Заворошился понемногу и музыкант. Он тоже не любил ссор, хватало их дома, да, наверно, и почувствовал, что начинают задирать один другого, видно, по его вине: начал бы сразу играть, так не было б никаких ссор.


И вот Хотяновский взялся за футляр. Но, пока он откроет крышку, вынет скрипку, протрет ее рукавом да настроит, я успею хоть главное рассказать о тех людях, которые только что поссорились, и еще о некоторых.

Женщина эта, еще, собственно говоря, и не женщина — замужем не была, хотя по годам могла уже и натешиться семейной жизнью. Звали ее, по-нашему, по-деревенски, довольно красиво — Марфа, и фамилия у нее звучно-шляхетная, даже двойная — Карафа-Кирнажицкая. Но по имени, а тем более по фамилии редко кто у нас ее называл, может, даже не все и знали, какая у нее настоящая фамилия.

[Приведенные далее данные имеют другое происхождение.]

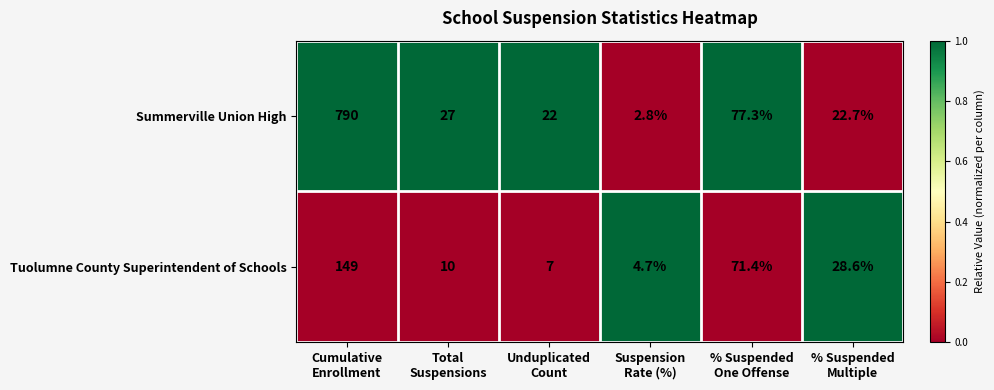

Rank the series by their maximum value, from lowest to highest.

Tuolumne County Superintendent of Schools, Summerville Union High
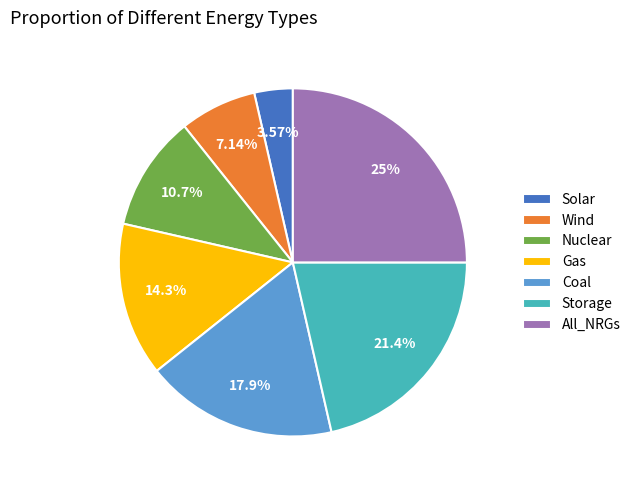

What percentage is the Solar slice, to the nearest percent?

4%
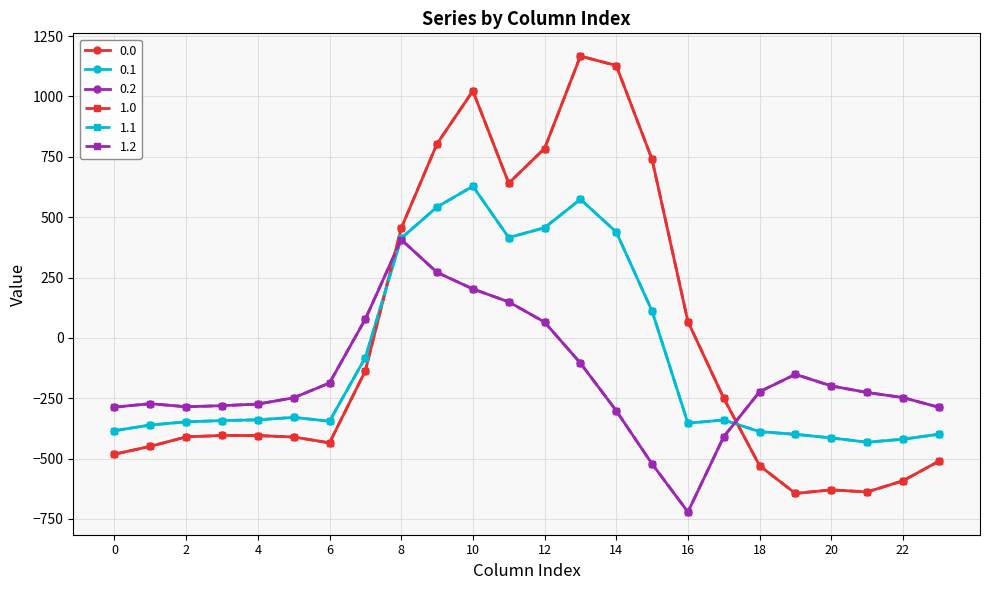

Does the chart have visible grid lines?

Yes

Для всех наших она была только Крутомысова, потому что отца ее, Адама Кирнажицкого (двойного имени он не признавал), очень хорошего и вполне приличного с лица человека, какой-то дурень когда-то прозвал Крутомыс.

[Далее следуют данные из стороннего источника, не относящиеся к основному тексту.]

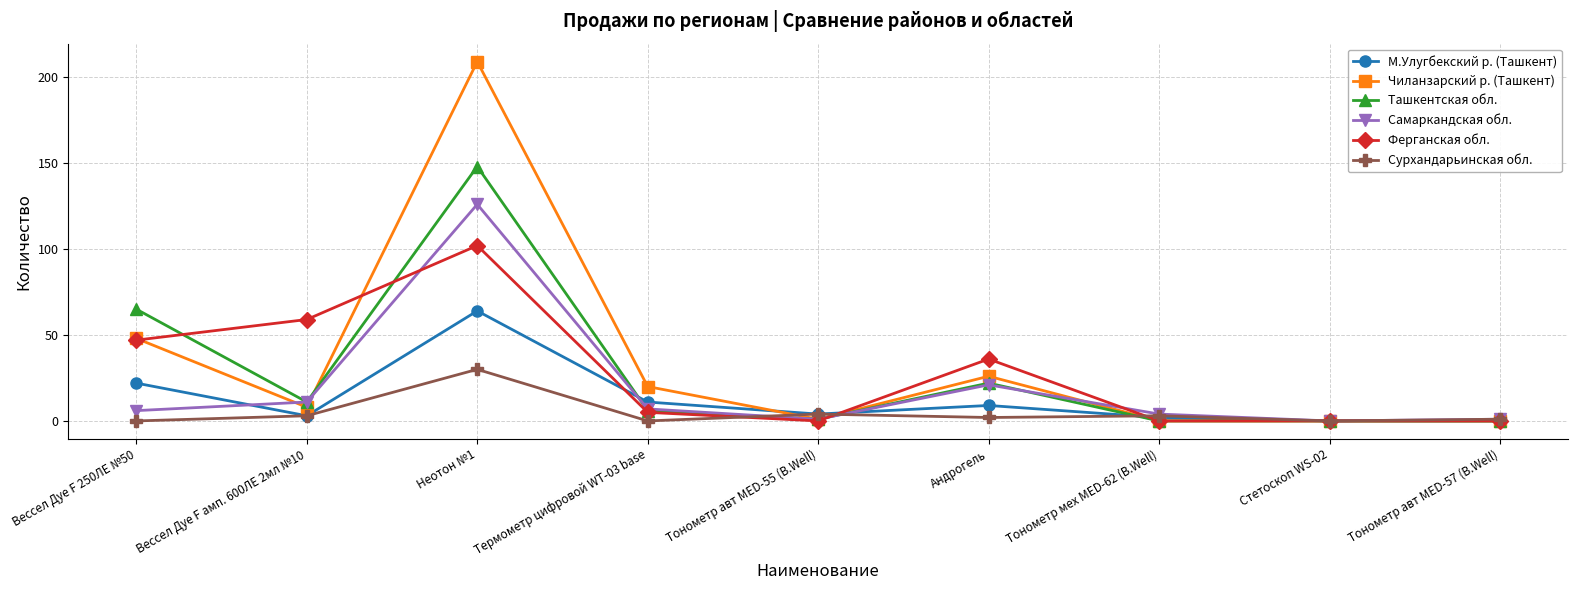

What is the highest value of the Сурхандарьинская обл. series?

30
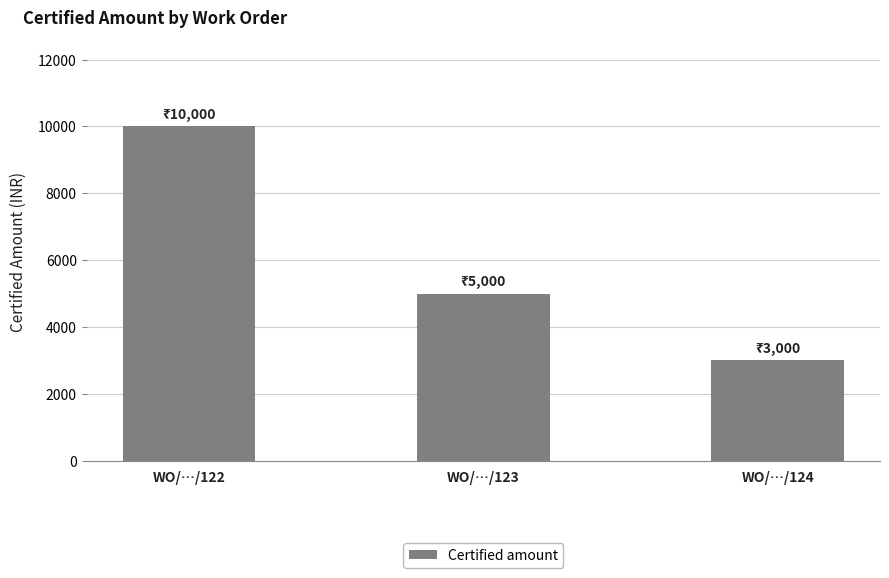

True or false: the data shows 8792 at WO/…/123.

False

Когда-то ее, маленькую, первую в семье, отец любил носить на руках. Хоть и коляска была, но случалось, что и на поле отец носил Марфутку на руках.

Понес на крестины в Копылы, к одному дальнему родственнику. Перебрал там немного, и по дороге домой споткнулся, выронил девчонку из рук.

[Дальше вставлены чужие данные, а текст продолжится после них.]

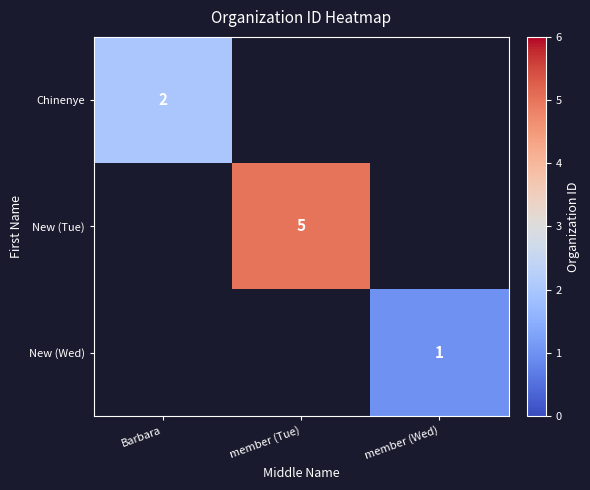

Count the number of categories in the chart.

3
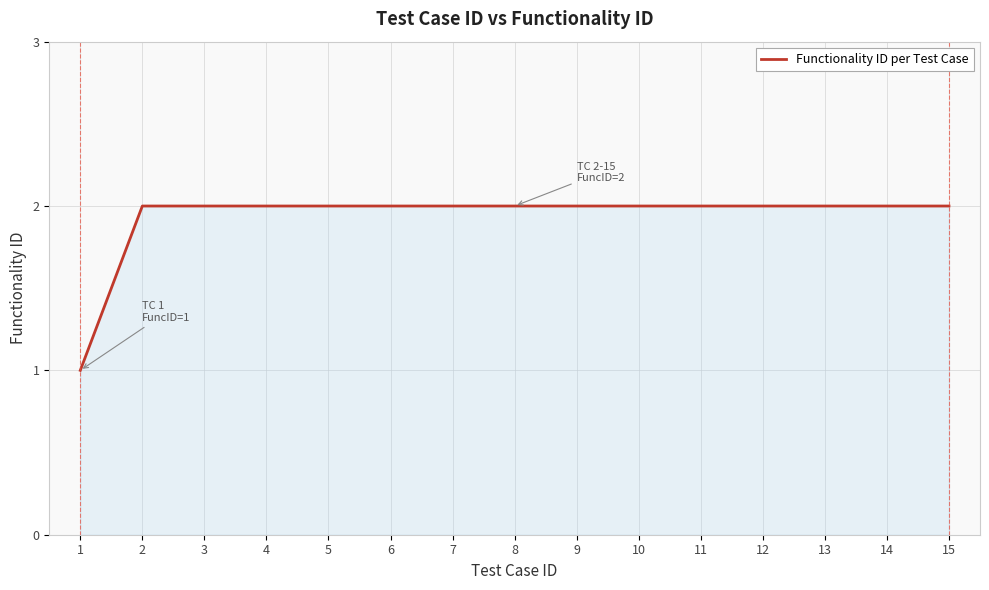

What is the minimum value shown in the chart?

1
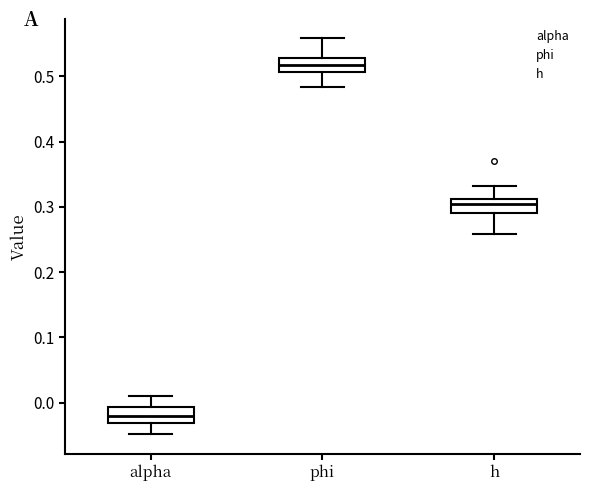

Which box has the highest median line?

phi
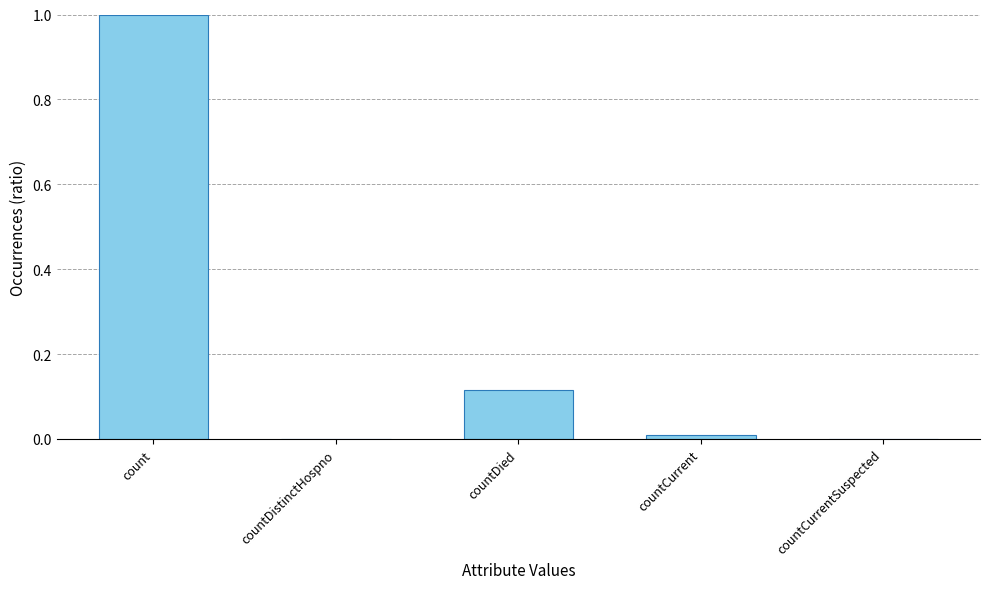

The value at count is 1.0. True or false?

True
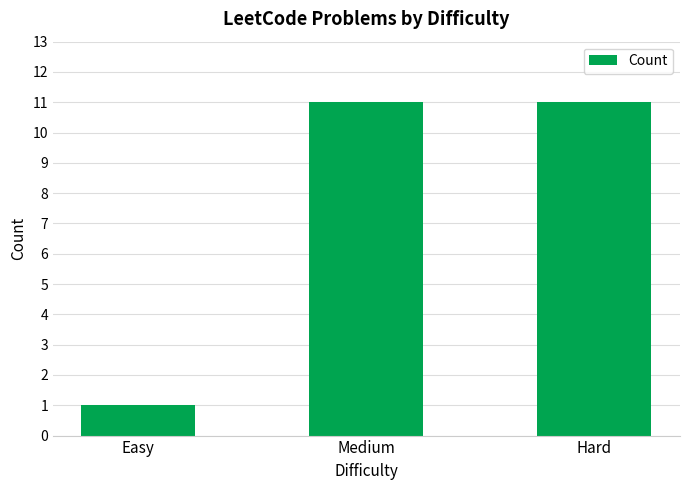

How many bars are there in total?

3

С того времени стало подтягивать у нее ногу, и никакие ни доктора, ни знахари не помогли. Сама росла, а ногу подтягивало. Выросла, а нога одна так и осталась короче. Как ни набивала Марфа свой левый каблук, а все равно хромала, так как разница в длине ног была значительная. Стояла она всегда на более длинной ноге, чтобы выглядеть выше ростом и дальше видеть.

Марфа не пропускала почти ничего из того, что происходило в нашей деревне: созывался сход — она являлась на него первой; собиралась толпа, чтоб побить кого-нибудь или, наоборот, спасти от побоев, — она моментально появлялась там, выбирала удобное место, приподнималась на более длинную ногу и глядела, что там происходит. Рождался человек — она готова была первой принять его на руки, запеть веселую песню на крестинах; умирал — она провожала его до кладбища, молча ковыляла за гробом и плакала. Слезы у нее лились легко, видно, потому и глаза всегда были красноватые. Плакала она чуть ли не по каждому покойнику. Плакала порой просто от злости, а то и от самой незначительной радости. От слез лицо распухало, на нем появлялись будто уж совсем безвозвратно-горестные морщины. А стоило перемениться обстановке — и сразу слезы как ветром сдувало, щеки свежели и хоть морщинились под глазами, но морщины отражали уже не страдание, не тоску, а радость. Она так быстро оживала и менялась в лице, что казалось, будто женщина эта только и способна что радоваться да смеяться.

В разговоре с людьми она была, как никто, покладиста и уважительна, любила чуть не каждому рассказывать, что когда-то где-то видела, что когда-то где-то слышала. Знала всякой всячины немало, но больше по слухам да со вторых, третьих пересказов, так как сама редко где бывала, редко с кем посторонним встречалась.

Лет пятнадцать назад, после пожара в нашей Арабиновке, ей довелось побывать в одной дальней деревне, Черногубове, в городе же она никогда не была. В Черногубове какие-то дальние родичи — десятая вода на киселе — купили ей, как погорелке, платье и кое-какую обувь. С того времени Марфа при всяком подходящем и неподходящем случае в разговоре с людьми старалась вставить: «Вот как я когда-то была в Черногубове…» — дескать, не весь же век она прожила дома, в своей деревне, не все новости и не новости: услышаны ею только возле своего колодца или своей часовни.

Другой участник ссоры — Роман Гнедович, единственный сын у отца, у которого полволоки земли, трое всегда гладких коней да коровы такие, что, наверно, круглый год дают молоко. Есть у Романа и еще один козырь — отец имеет шерсточесальную машину. Поздней осенью, когда кончаются все полевые работы, на двор Гнедовича съезжается много людей, и они выстраиваются в очередь. Кто приехал с возом и может запрячь в машину своего коня, тот занимает отдельную очередь и платит хозяину меньше. Кто пришел пешком и рассчитывает на хозяйского коня, тот стоит в другой очереди, и плата с него берется бо́льшая.